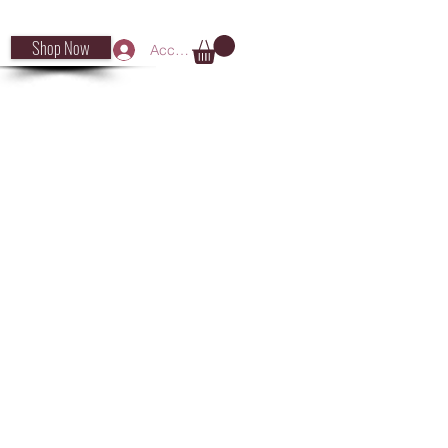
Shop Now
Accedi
...
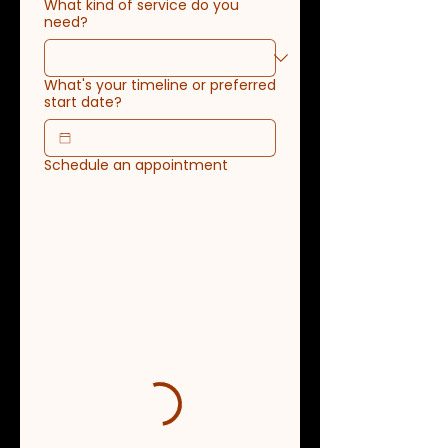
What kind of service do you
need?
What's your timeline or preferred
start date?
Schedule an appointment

_WORK TO COMPLETE_
Rewrite everything from the line containing "What kind of service do you" down to the line containing "Schedule an appointment", changing "appointment" to "consultation" and leaving the rest as it is.

_ANSWER AREA_
What kind of service do you
need?
What's your timeline or preferred
start date?
Schedule an consultation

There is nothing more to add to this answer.